After a recent rough patch, Marvel is attempting something of a comeback (there was definitely a post-Endgame malaise the pandemic exacerbated, but let’s be real that their box office losses didn’t really start until last year when Ant-Man and the Wasp: Quantumania sh-t the bed, and even still, Guardians 3 posted big numbers last year, too). 

 

I’m qualifying it because I’m just not sold on the “Marvel in trouble” and “superhero fatigue” narratives, because while they have looked vulnerable for the first time in years, again, there are still plenty of wins. Guardians 3 and Black Panther: Wakanda Forever made around $850 million each, Doctor Strange and the Multiverse of Madness made damn near a billion dollars, Spider-Man: No Way Home made damn near two, not to mention all of those films were generally well received by audiences. 
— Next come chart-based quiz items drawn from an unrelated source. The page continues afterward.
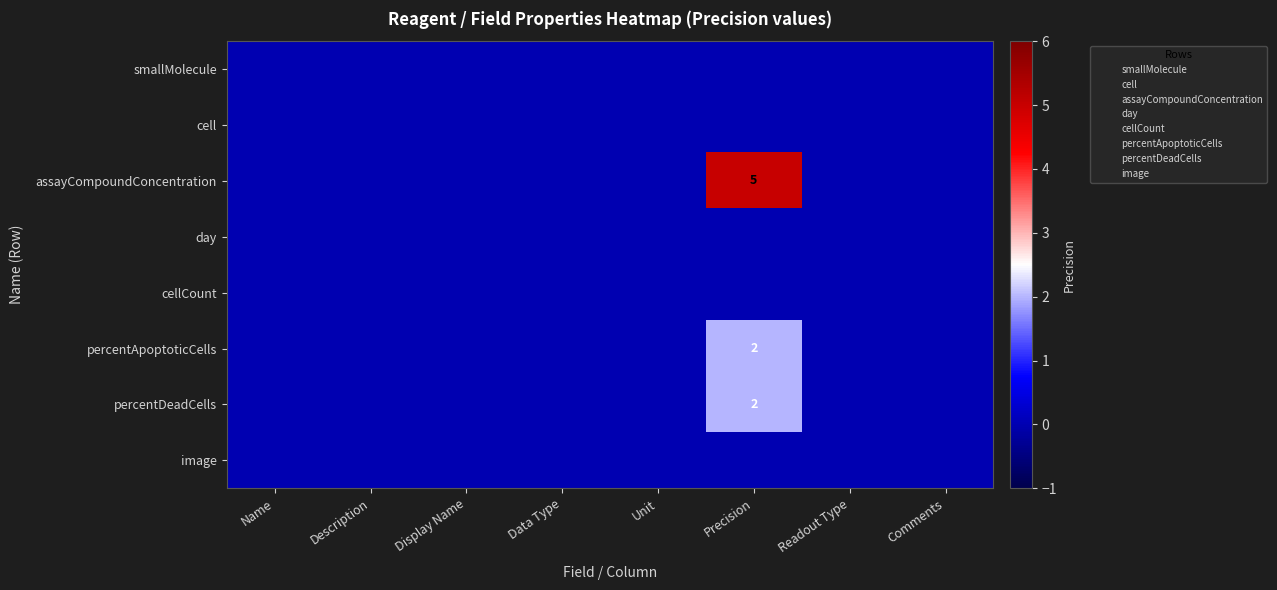

At Data Type, list the series in order from smallest to largest.

smallMolecule, cell, assayCompoundConcentration, day, cellCount, percentApoptoticCells, percentDeadCells, image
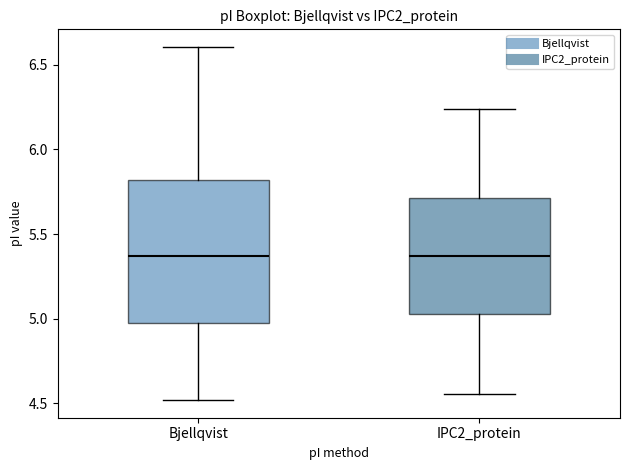

Reading left to right, transcribe this box plot: for each box, give where its median line is, the range the box spans, and where its two whiskers end, as read against the y-axis. The values are not printed on the chart, so give them approximately, as read against the axis.

Bjellqvist: median 5.35, box 5.00 to 5.80, whiskers 4.50 to 6.60
IPC2_protein: median 5.35, box 5.05 to 5.70, whiskers 4.55 to 6.25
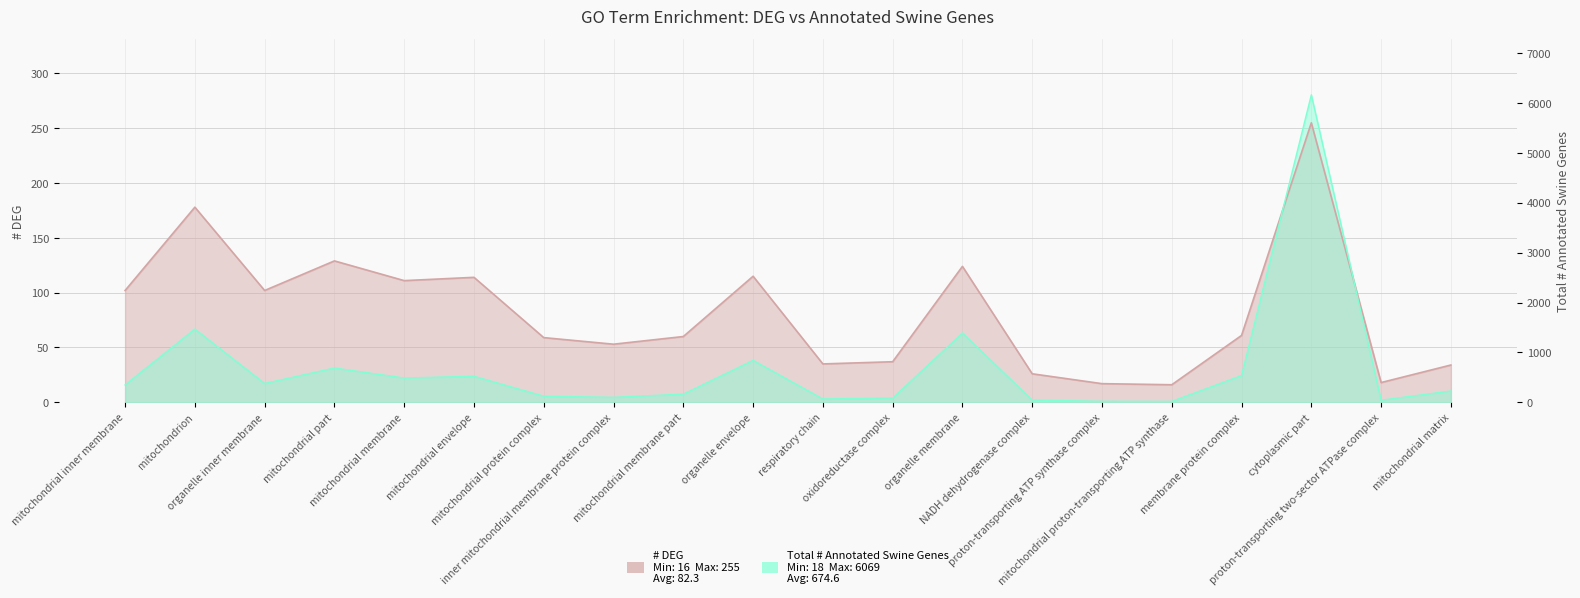

True or false: Total # Annotated Swine Genes has a value of 6.6 at mitochondrial envelope.

False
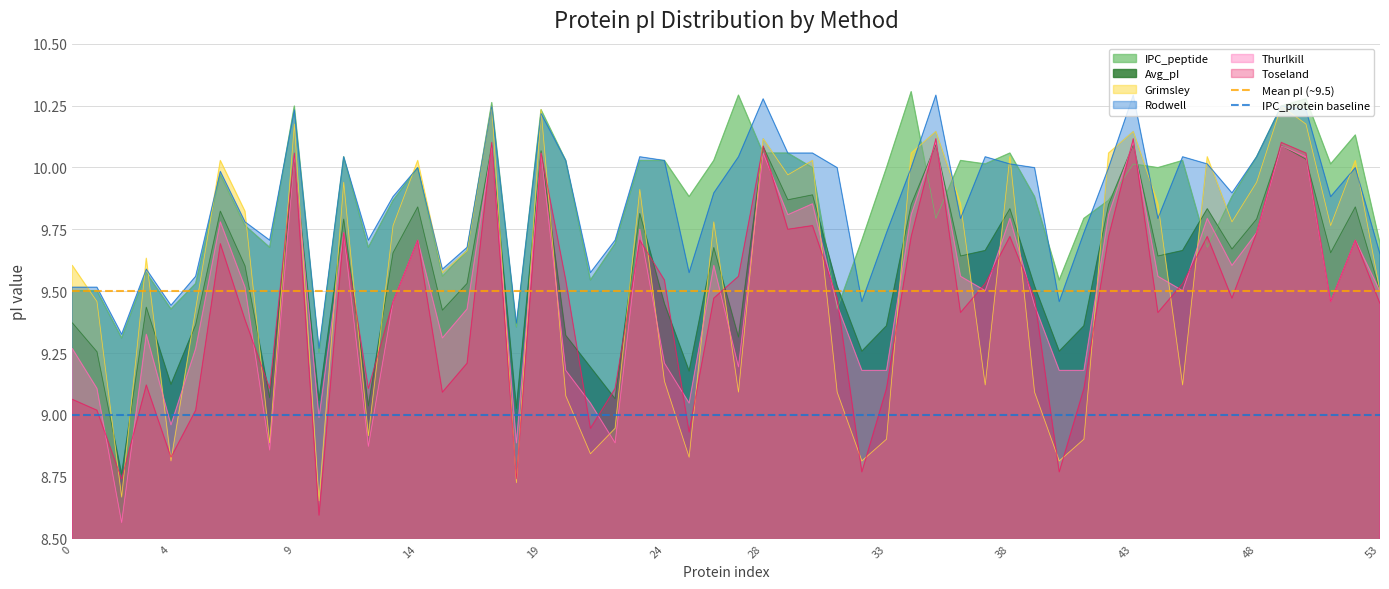

Is the value of Mean pI (~9.5) at 0 greater than the value of IPC_protein baseline at 0?

Yes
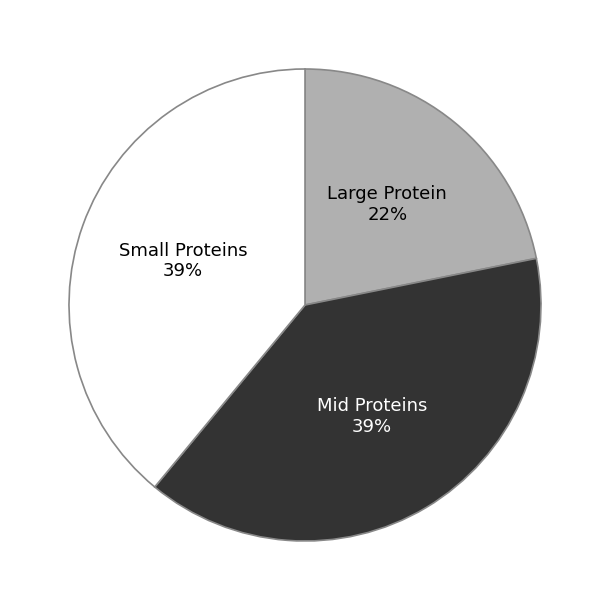

Is the sum of Large Protein and Mid Proteins greater than half?

Yes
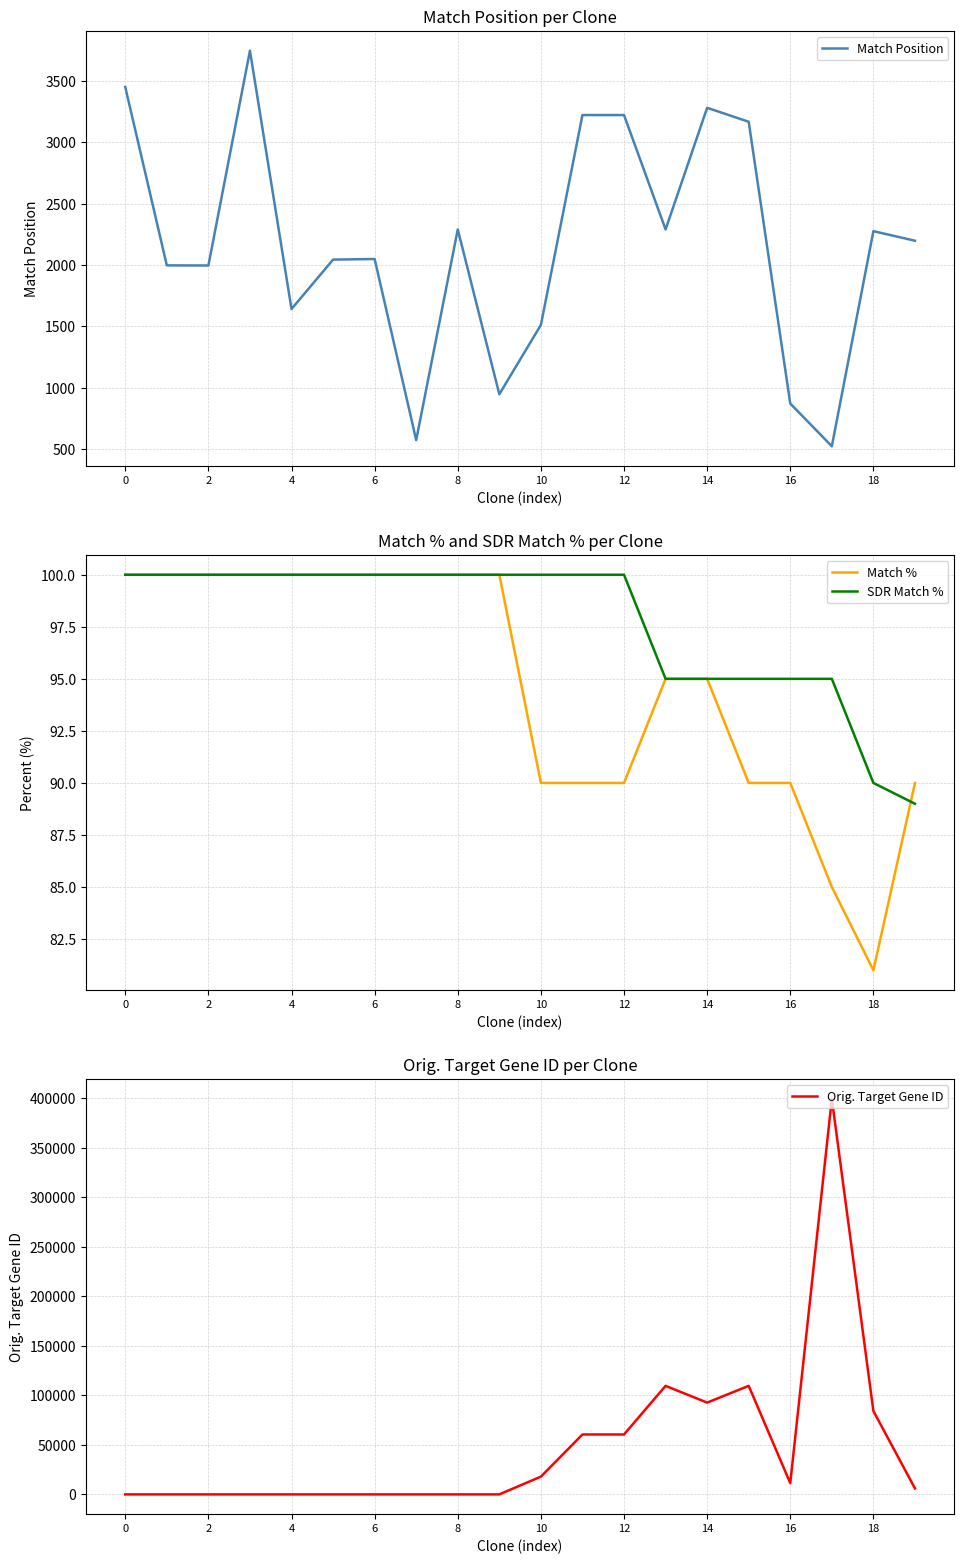

True or false: Orig. Target Gene ID has more than 0 interior local peaks.

True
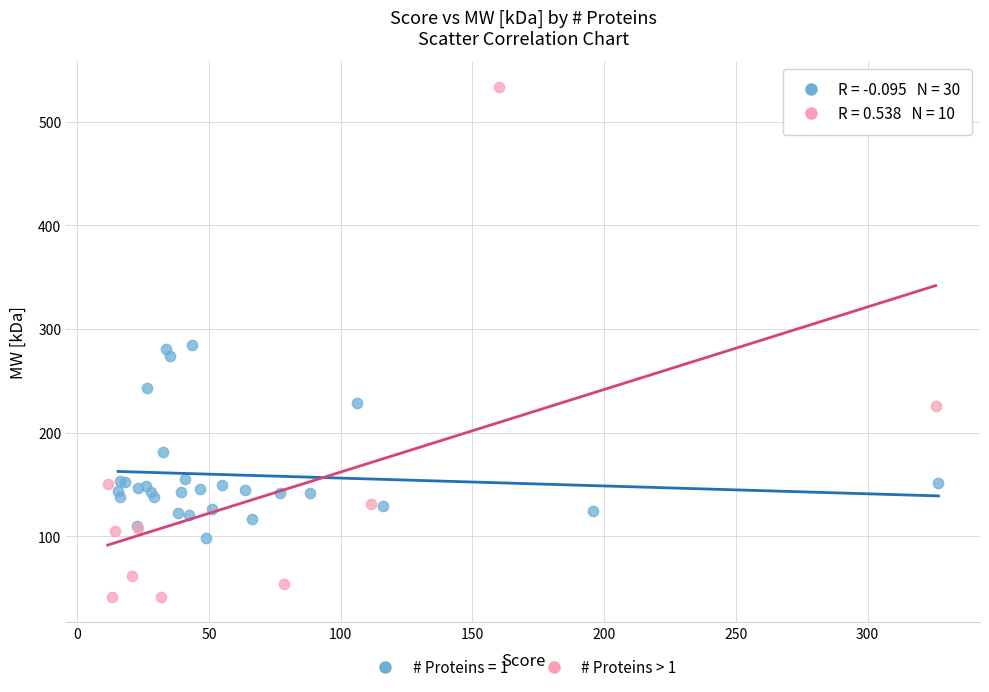

Which series contains the lowest Y value?

# Proteins > 1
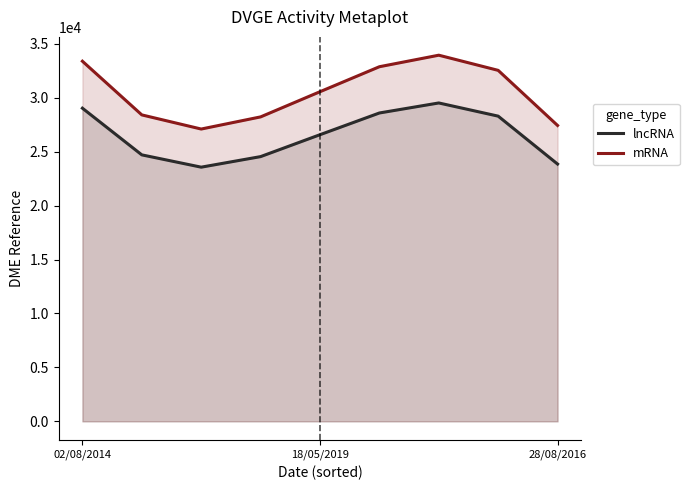

What is the approximate value of mRNA at 6?

33948.1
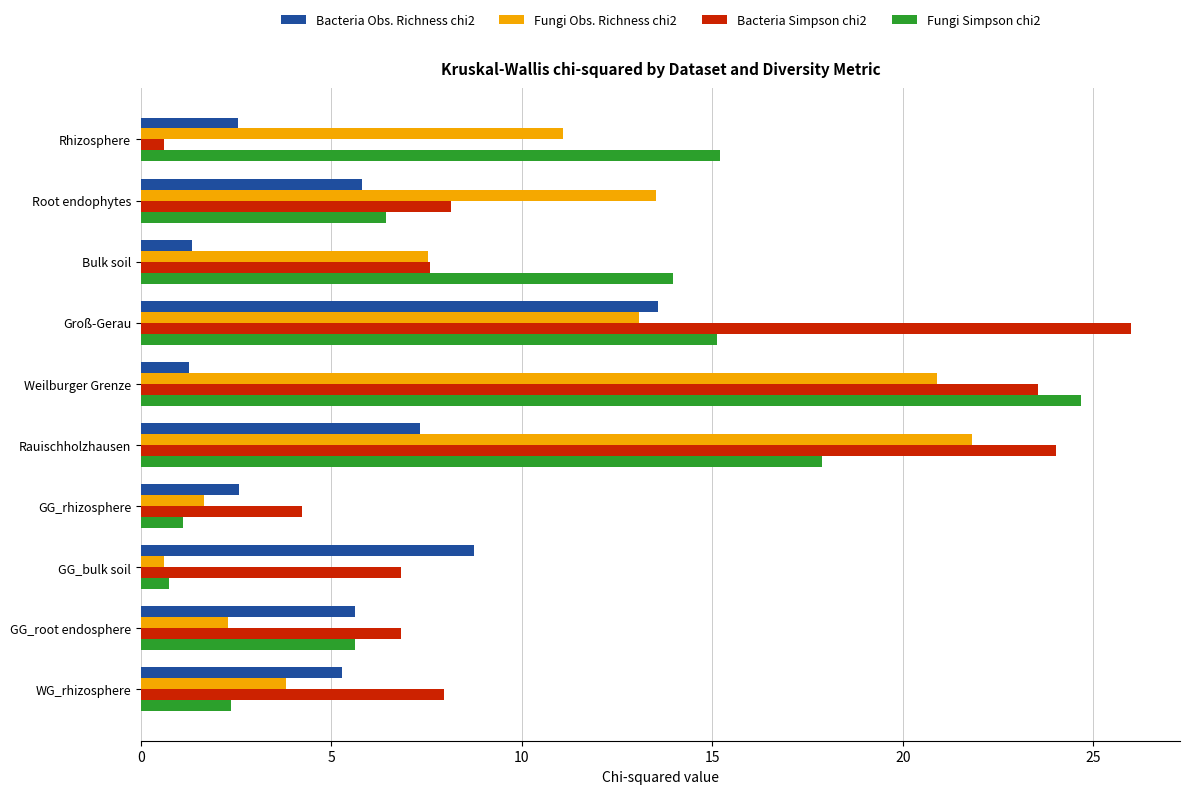

Which series has the largest total across all categories?

Bacteria Simpson chi2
I actually think the film side of Marvel is being punished for where their real issues lie—on the TV side. Yes, a few Marvel movies didn’t do as well as expected, but overall, their post-Endgame films have hit more than missed. TV, though, is a different story. They started strong with WandaVision, which was hailed as a triumph, and “proof” that Marvel Studios could do TV as well as they do film. But it turned out everyone counted their chickens too early, because The Falcon and the Winter Soldier showed the inherent flaws of flipping feature film scripts into multi-episode TV series. From there it’s a wild seesaw of ups and downs, from genuinely good shows like Loki to truly awful dreck like Secret Invasion. There’s no consistency and there’s too damn much of it, which has been the real problem for Marvel.

 

They’re trying to course correct, though, beginning with Loki’s second season, which is really good not least because they had the guts to go for a bummer ending that saw Loki finally get a throne…at the expense of everything else (truly heart wrenching for a character who came so far!). In September, they’re going big with Agatha All Along, a sort of spin-off/sequel hybrid to WandaVision that comes from WandaVision creator Jac Schaeffer. The teaser dropped yesterday and it’s really good.

 

Of course, teasers and trailers are rarely Marvel’s problem, though the use of Florence & The Machine’s “Seven Devils” is inspired, it’s a deeply underappreciated Florence track. And the setup of the plot is REALLY solid. Stripped of her powers by Wanda Maximoff, Agatha Harkness is a detective, apparently, and assembles a coven of reject witches to help her get her powers back. There’s a moment of group camaraderie that pinged Practical Magic midnight margarita memories for me, and the cast is f-cking STELLAR, with Kathryn Hahn joined by Aubrey Plaza, Joe Locke, Emma Caulfield, Debra Jo Rupp, Sasheer Zamata, and THE Patti LuPone.

 

I like the murder mystery element in the show, I like Agatha going on a quest to restore her powers and take on Wanda again, I LOVE the casting, and I’m into the autumn vibes of the teaser. The series drops the first two episodes on September 18, with the remaining seven premiering weekly on Disney+, which will take us through October, so this is very much a spooky season watch. Agatha sort of looks like Marvel’s version of The Chilling Adventures of Sabrina, and I don’t hate that. 

 

Marvel will be heading to Comic-Con’s Hall H for the first time since 2022 this year, but they also have their own in-house fan convention, D23, just two weeks later. Between those two events, though, I expect we’ll see a big presentation for Agatha All Along, which is their only live-action television series left this year. Deadpool & Wolverine is expected to have a huge opening weekend later this month, maybe even $200 million huge, and if they can combine blockbuster success with a new, popular TV show, it would go a long way to restoring Marvel’s perception as an invincible hit machine. Agatha just has to get her witch groove back.